= THE TASK =
Quote the records that follow in full, leaving the pictures out.

[[ RECORDED INFORMATION, beginning ]]

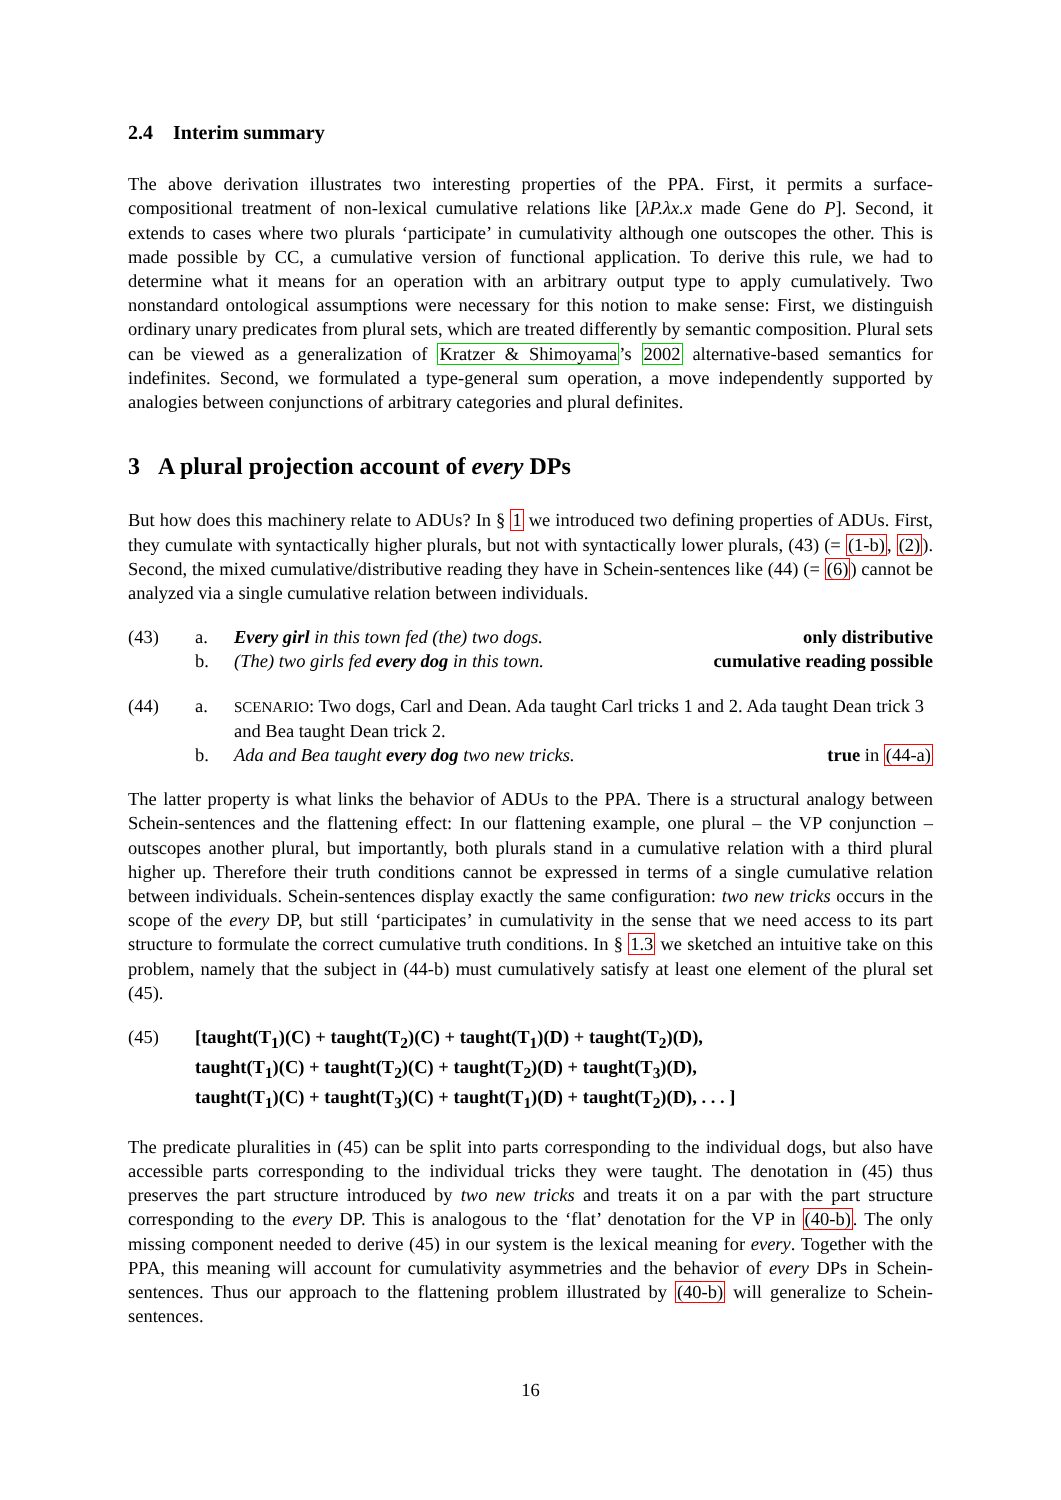2.4 Interim summary
The above derivation illustrates two interesting properties of the PPA. First, it permits a surface-compositional treatment of non-lexical cumulative relations like [λP.λx.x made Gene do P]. Second, it extends to cases where two plurals ‘participate’ in cumulativity although one outscopes the other. This is made possible by CC, a cumulative version of functional application. To derive this rule, we had to determine what it means for an operation with an arbitrary output type to apply cumulatively. Two nonstandard ontological assumptions were necessary for this notion to make sense: First, we distinguish ordinary unary predicates from plural sets, which are treated differently by semantic composition. Plural sets can be viewed as a generalization of Kratzer & Shimoyama’s 2002 alternative-based semantics for indefinites. Second, we formulated a type-general sum operation, a move independently supported by analogies between conjunctions of arbitrary categories and plural definites.
3 A plural projection account of every DPs
But how does this machinery relate to ADUs? In § 1 we introduced two defining properties of ADUs. First, they cumulate with syntactically higher plurals, but not with syntactically lower plurals, (43) (= (1-b), (2)). Second, the mixed cumulative/distributive reading they have in Schein-sentences like (44) (= (6)) cannot be analyzed via a single cumulative relation between individuals.
(43)
a.
Every girl in this town fed (the) two dogs.
only distributive
b.
(The) two girls fed every dog in this town.
cumulative reading possible
(44)
a.
SCENARIO: Two dogs, Carl and Dean. Ada taught Carl tricks 1 and 2. Ada taught Dean trick 3 and Bea taught Dean trick 2.
b.
Ada and Bea taught every dog two new tricks.
true in (44-a)
The latter property is what links the behavior of ADUs to the PPA. There is a structural analogy between Schein-sentences and the flattening effect: In our flattening example, one plural – the VP conjunction – outscopes another plural, but importantly, both plurals stand in a cumulative relation with a third plural higher up. Therefore their truth conditions cannot be expressed in terms of a single cumulative relation between individuals. Schein-sentences display exactly the same configuration: two new tricks occurs in the scope of the every DP, but still ‘participates’ in cumulativity in the sense that we need access to its part structure to formulate the correct cumulative truth conditions. In § 1.3 we sketched an intuitive take on this problem, namely that the subject in (44-b) must cumulatively satisfy at least one element of the plural set (45).
(45)
[taught(T<sub>1</sub>)(C) + taught(T<sub>2</sub>)(C) + taught(T<sub>1</sub>)(D) + taught(T<sub>2</sub>)(D),
taught(T<sub>1</sub>)(C) + taught(T<sub>2</sub>)(C) + taught(T<sub>2</sub>)(D) + taught(T<sub>3</sub>)(D),
taught(T<sub>1</sub>)(C) + taught(T<sub>3</sub>)(C) + taught(T<sub>1</sub>)(D) + taught(T<sub>2</sub>)(D), . . . ]
The predicate pluralities in (45) can be split into parts corresponding to the individual dogs, but also have accessible parts corresponding to the individual tricks they were taught. The denotation in (45) thus preserves the part structure introduced by two new tricks and treats it on a par with the part structure corresponding to the every DP. This is analogous to the ‘flat’ denotation for the VP in (40-b). The only missing component needed to derive (45) in our system is the lexical meaning for every. Together with the PPA, this meaning will account for cumulativity asymmetries and the behavior of every DPs in Schein-sentences. Thus our approach to the flattening problem illustrated by (40-b) will generalize to Schein-sentences.
16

[[ RECORDED INFORMATION, end ]]

= RESPONSE TO THIS TASK =
2.4 Interim summary
The above derivation illustrates two interesting properties of the PPA. First, it permits a surface-compositional treatment of non-lexical cumulative relations like [λP.λx.x made Gene do P]. Second, it extends to cases where two plurals ‘participate’ in cumulativity although one outscopes the other. This is made possible by CC, a cumulative version of functional application. To derive this rule, we had to determine what it means for an operation with an arbitrary output type to apply cumulatively. Two nonstandard ontological assumptions were necessary for this notion to make sense: First, we distinguish ordinary unary predicates from plural sets, which are treated differently by semantic composition. Plural sets can be viewed as a generalization of Kratzer & Shimoyama’s 2002 alternative-based semantics for indefinites. Second, we formulated a type-general sum operation, a move independently supported by analogies between conjunctions of arbitrary categories and plural definites.
3 A plural projection account of every DPs
But how does this machinery relate to ADUs? In § 1 we introduced two defining properties of ADUs. First, they cumulate with syntactically higher plurals, but not with syntactically lower plurals, (43) (= (1-b), (2)). Second, the mixed cumulative/distributive reading they have in Schein-sentences like (44) (= (6)) cannot be analyzed via a single cumulative relation between individuals.
(43)
a.
Every girl in this town fed (the) two dogs.
only distributive
b.
(The) two girls fed every dog in this town.
cumulative reading possible
(44)
a.
SCENARIO: Two dogs, Carl and Dean. Ada taught Carl tricks 1 and 2. Ada taught Dean trick 3 and Bea taught Dean trick 2.
b.
Ada and Bea taught every dog two new tricks.
true in (44-a)
The latter property is what links the behavior of ADUs to the PPA. There is a structural analogy between Schein-sentences and the flattening effect: In our flattening example, one plural – the VP conjunction – outscopes another plural, but importantly, both plurals stand in a cumulative relation with a third plural higher up. Therefore their truth conditions cannot be expressed in terms of a single cumulative relation between individuals. Schein-sentences display exactly the same configuration: two new tricks occurs in the scope of the every DP, but still ‘participates’ in cumulativity in the sense that we need access to its part structure to formulate the correct cumulative truth conditions. In § 1.3 we sketched an intuitive take on this problem, namely that the subject in (44-b) must cumulatively satisfy at least one element of the plural set (45).
(45)
[taught(T<sub>1</sub>)(C) + taught(T<sub>2</sub>)(C) + taught(T<sub>1</sub>)(D) + taught(T<sub>2</sub>)(D),
taught(T<sub>1</sub>)(C) + taught(T<sub>2</sub>)(C) + taught(T<sub>2</sub>)(D) + taught(T<sub>3</sub>)(D),
taught(T<sub>1</sub>)(C) + taught(T<sub>3</sub>)(C) + taught(T<sub>1</sub>)(D) + taught(T<sub>2</sub>)(D), . . . ]
The predicate pluralities in (45) can be split into parts corresponding to the individual dogs, but also have accessible parts corresponding to the individual tricks they were taught. The denotation in (45) thus preserves the part structure introduced by two new tricks and treats it on a par with the part structure corresponding to the every DP. This is analogous to the ‘flat’ denotation for the VP in (40-b). The only missing component needed to derive (45) in our system is the lexical meaning for every. Together with the PPA, this meaning will account for cumulativity asymmetries and the behavior of every DPs in Schein-sentences. Thus our approach to the flattening problem illustrated by (40-b) will generalize to Schein-sentences.
16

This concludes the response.